Valve has clarified its position and policies surrounding AI-generated game content through a blog posted to the Steam Community forums.
The Washington-based company’s Steam app and store is home to one of the market’s largest selections of PC games.
After spending the last few months reviewing and learning about AI technology and talking with game developers, Valve says it would change its guidelines regarding how it handles games that use AI technology.
Valve will update the content survey developers fill out when submitting their games to Steam. The survey will now include an AI disclosure section, requiring developers to describe how they used AI in the development process of their games. Valve has made two AI categories to separate the different types of AI usage during game development.
The first category is pre-generated AI content, which is any asset created with the help of AI tools and software, such as art and sound. Developers must “promise Valve that your game will not include illegal or infringing content, and that your game will be consistent with your marketing materials.”
The second category is live-generated AI content, which includes any content created by AI while the game is running and being played.

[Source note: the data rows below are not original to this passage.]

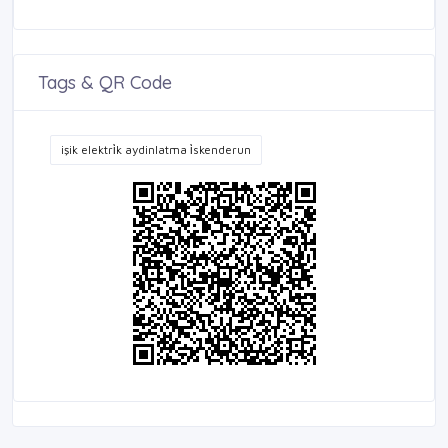
Tags & QR Code
işik elektri̇k aydinlatma i̇skenderun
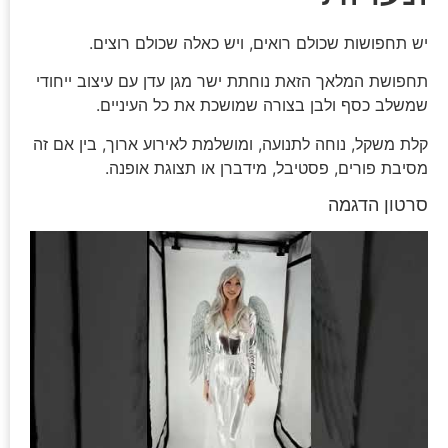
יש תחפושות שכולם רואים, ויש כאלה שכולם רוצים.
תחפושת המלאך הזאת נוחתת ישר מגן עדן עם עיצוב ייחודי
שמשלב כסף ולבן בצורה שמושכת את כל העיניים.
קלת משקל, נוחה לתנועה, ומושלמת לאירוע ארוך, בין אם זה
מסיבת פורים, פסטיבל, מידברן או תצוגת אופנה.
סרטון הדגמה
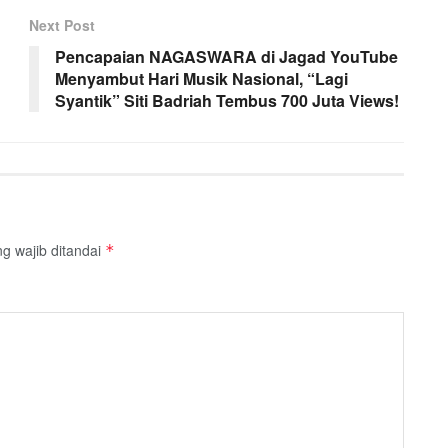
Next Post
Pencapaian NAGASWARA di Jagad YouTube
Menyambut Hari Musik Nasional, “Lagi
Syantik” Siti Badriah Tembus 700 Juta Views!
g wajib ditandai
*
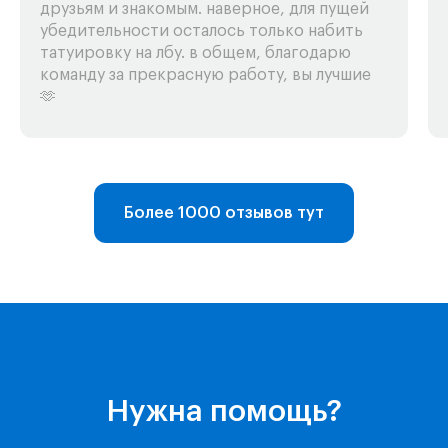
друзьям и знакомым. наверное, для пущей
убедительности осталось только набить
татуировку на лбу. в общем, благодарю
команду за прекрасную работу, вы лучшие
🫶
Более 1000 отзывов тут
Telegram-бот
Поддержка
Каталог
Музыка
Нужна помощь?
Киносервисы
Все игры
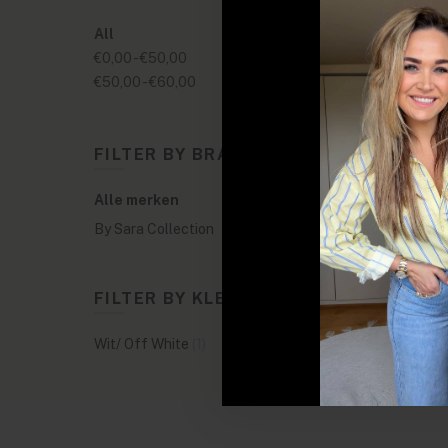
All
€0,00
-
€50,00
€50,00
-
€60,00
FILTER BY BRANDS
Alle merken
By Sara Collection
FILTER BY KLEUREN
Wit/ Off White
(1)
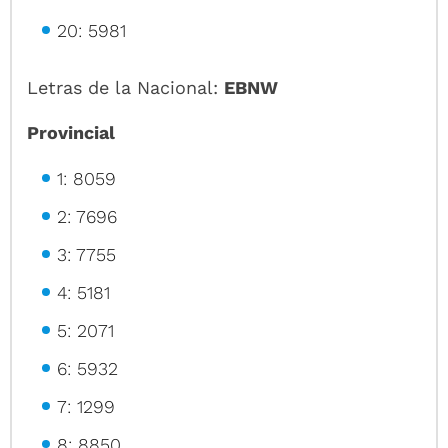
20: 5981
Letras de la Nacional:
EBNW
Provincial
1: 8059
2: 7696
3: 7755
4: 5181
5: 2071
6: 5932
7: 1299
8: 8850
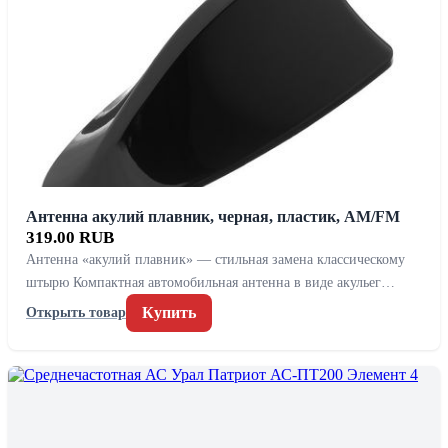
Антенна акулий плавник, черная, пластик, AM/FM
319.00 RUB
Антенна «акулий плавник» — стильная замена классическому
штырю Компактная автомобильная антенна в виде акульег…
Купить
Открыть товар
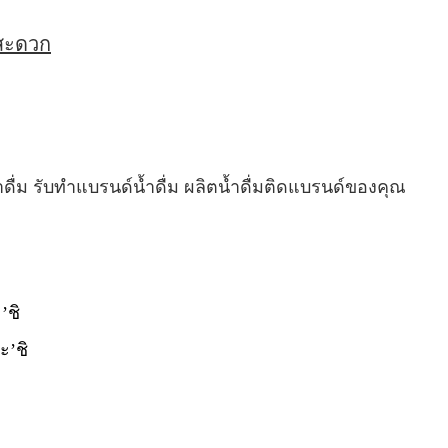
่สะดวก
ำดื่ม รับทำแบรนด์น้ำดื่ม ผลิตน้ำดื่มติดแบรนด์ของคุณ
’ชิ
ะ’ชิ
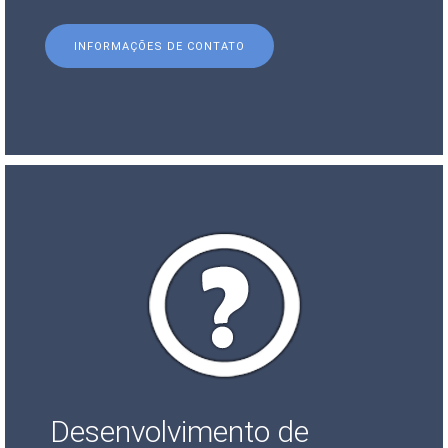
INFORMAÇÕES DE CONTATO
Desenvolvimento de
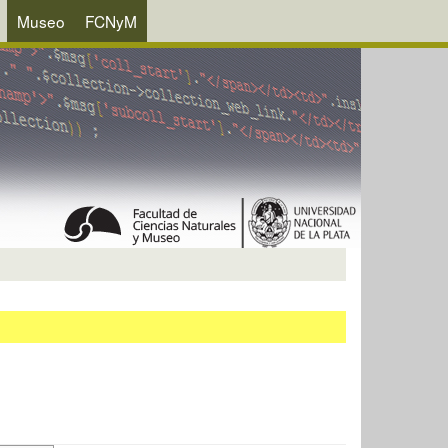
Museo
FCNyM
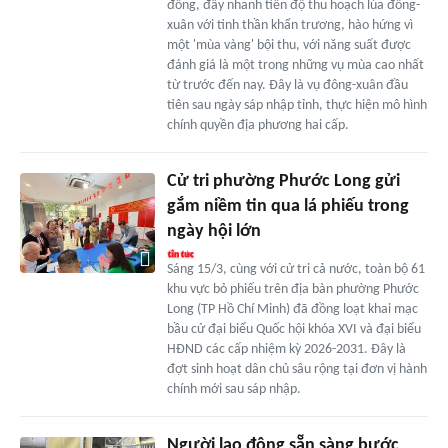
đồng, đẩy nhanh tiến độ thu hoạch lúa đông-
xuân với tinh thần khẩn trương, hào hứng vì
một 'mùa vàng' bội thu, với năng suất được
đánh giá là một trong những vụ mùa cao nhất
từ trước đến nay. Đây là vụ đông-xuân đầu
tiên sau ngày sáp nhập tỉnh, thực hiện mô hình
chính quyền địa phương hai cấp.
Cử tri phường Phước Long gửi
gắm niềm tin qua lá phiếu trong
ngày hội lớn
Sáng 15/3, cùng với cử tri cả nước, toàn bộ 61
khu vực bỏ phiếu trên địa bàn phường Phước
Long (TP Hồ Chí Minh) đã đồng loạt khai mạc
bầu cử đại biểu Quốc hội khóa XVI và đại biểu
HĐND các cấp nhiệm kỳ 2026-2031. Đây là
đợt sinh hoạt dân chủ sâu rộng tại đơn vị hành
chính mới sau sáp nhập.
Người lao động sẵn sàng bước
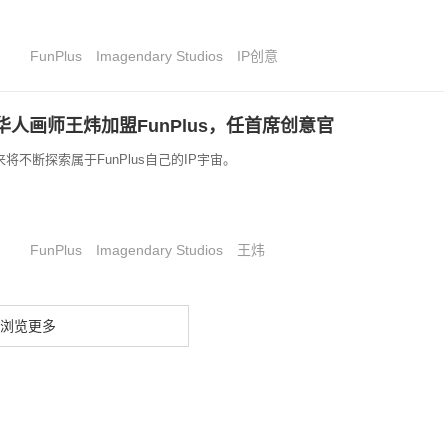
FunPlus
Imagendary Studios
IP创意
人画师王炜加盟FunPlus，任首席创意官
来将不断探索属于FunPlus自己的IP宇宙。
FunPlus
Imagendary Studios
王炜
浏览更多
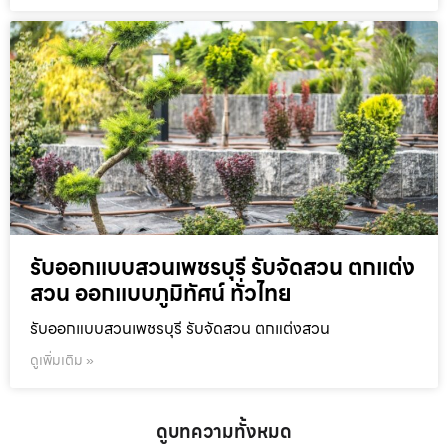
รับออกแบบสวนเพชรบุรี รับจัดสวน ตกแต่ง
สวน ออกแบบภูมิทัศน์ ทั่วไทย
รับออกแบบสวนเพชรบุรี รับจัดสวน ตกแต่งสวน
ดูเพิ่มเติม »
ดูบทความทั้งหมด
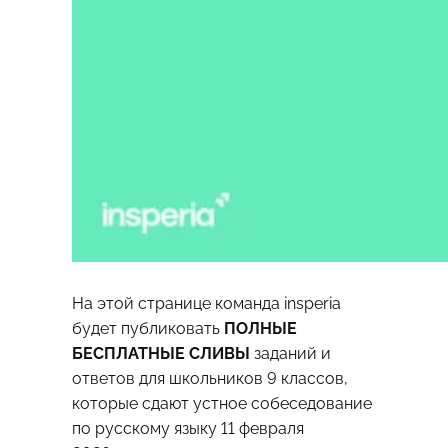
На этой странице команда insperia
будет публиковать
ПОЛНЫЕ
БЕСПЛАТНЫЕ СЛИВЫ
заданий и
ответов для школьников 9 классов,
которые сдают устное собеседование
по русскому языку 11 февраля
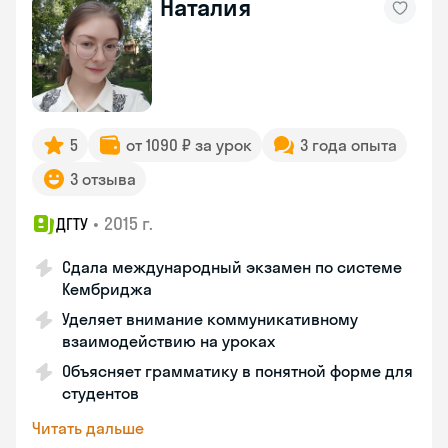
Наталия
5
от 1090 ₽ за урок
3 года опыта
3 отзыва
•
2015 г.
ДГТУ
Сдала международный экзамен по системе
Кембриджа
Уделяет внимание коммуникативному
взаимодействию на уроках
Объясняет грамматику в понятной форме для
студентов
Читать дальше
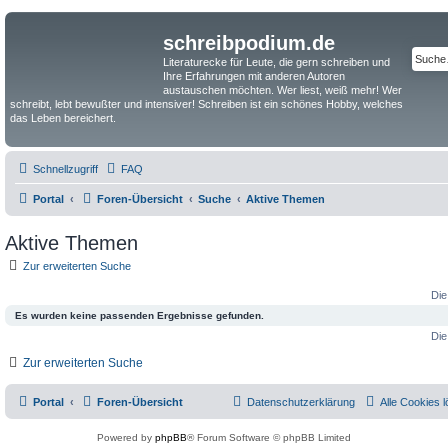
schreibpodium.de
Literaturecke für Leute, die gern schreiben und
Ihre Erfahrungen mit anderen Autoren
austauschen möchten. Wer liest, weiß mehr! Wer
schreibt, lebt bewußter und intensiver! Schreiben ist ein schönes Hobby, welches
das Leben bereichert.
Schnellzugriff
FAQ
Portal
Foren-Übersicht
Suche
Aktive Themen
Aktive Themen
Zur erweiterten Suche
Die
Es wurden keine passenden Ergebnisse gefunden.
Die
Zur erweiterten Suche
Portal
Foren-Übersicht
Datenschutzerklärung
Alle Cookies 
Powered by
phpBB
® Forum Software © phpBB Limited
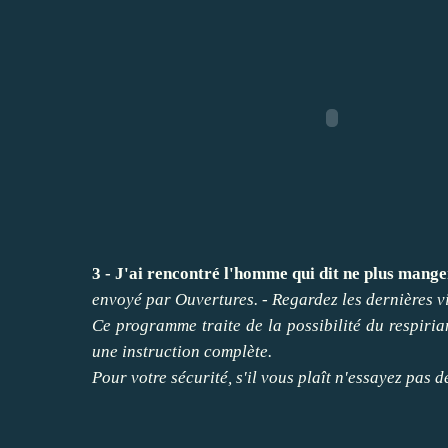
3 - J'ai rencontré l'homme qui dit ne plus mange
envoyé par
Ouvertures
. -
Regardez les dernières v
Ce programme traite de la possibilité du respiria
une instruction complète.
Pour votre sécurité, s'il vous plaît n'essayez
pas
d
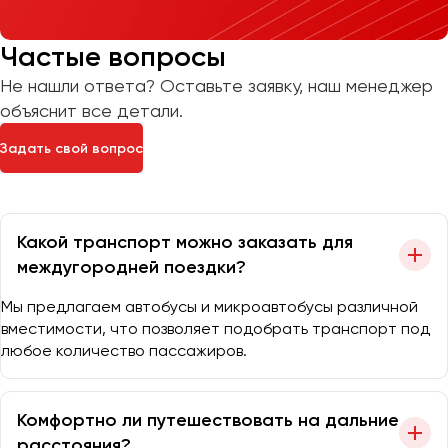
Частые вопросы
Не нашли ответа? Оставьте заявку, наш менеджер
объяснит все детали.
Задать свой вопрос
Какой транспорт можно заказать для
междугородней поездки?
Мы предлагаем автобусы и микроавтобусы различной
вместимости, что позволяет подобрать транспорт под
любое количество пассажиров.
Комфортно ли путешествовать на дальние
расстояния?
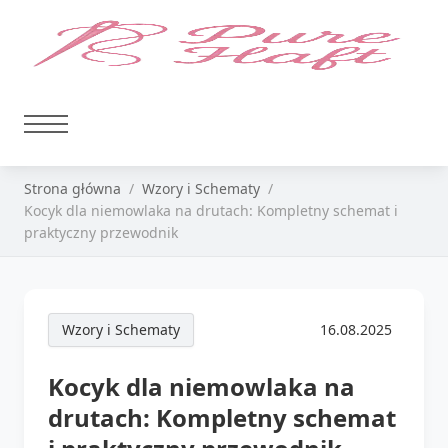
Strona główna
Wzory i Schematy
Kocyk dla niemowlaka na drutach: Kompletny schemat i
praktyczny przewodnik
Wzory i Schematy
16.08.2025
Kocyk dla niemowlaka na
drutach: Kompletny schemat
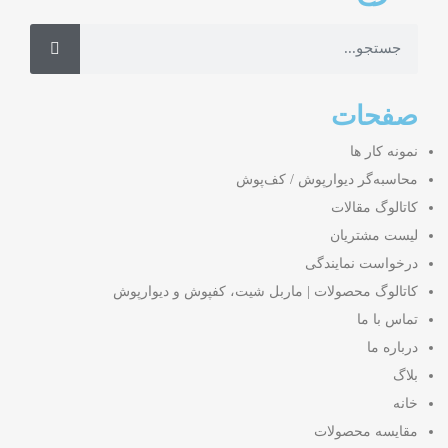
صفحات
نمونه کار ها
محاسبه‌گر دیوارپوش / کف‌پوش
کاتالوگ مقالات
لیست مشتریان
درخواست نمایندگی
کاتالوگ محصولات | ماربل شیت، کفپوش و دیوارپوش
تماس با ما
درباره ما
بلاگ
خانه
مقایسه محصولات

Like the first category of pre-generated AI, developers will need to tell Valve what kind of “guardrails” it will put on their live-generated AI content “to ensure it’s not generating illegal content.”
Once submitted by the developers, Valve will use the disclosures as part of their review of the game before it releases on Steam. Valve is also creating a system which allows players on Steam to report any illegal content inside games that live-generated AI creates. Players will be able to do so through the in-game Steam overlay.
Valve said these new guidelines around AI “will enable us to release the vast majority of games that use it.” It also expects to continue learning more about AI use in games and review its changes if needed, “we’ll continue to learn from the games being submitted to Steam, and the legal progress around AI, and will revisit this decision when necessary,” Valve said in the community forum post.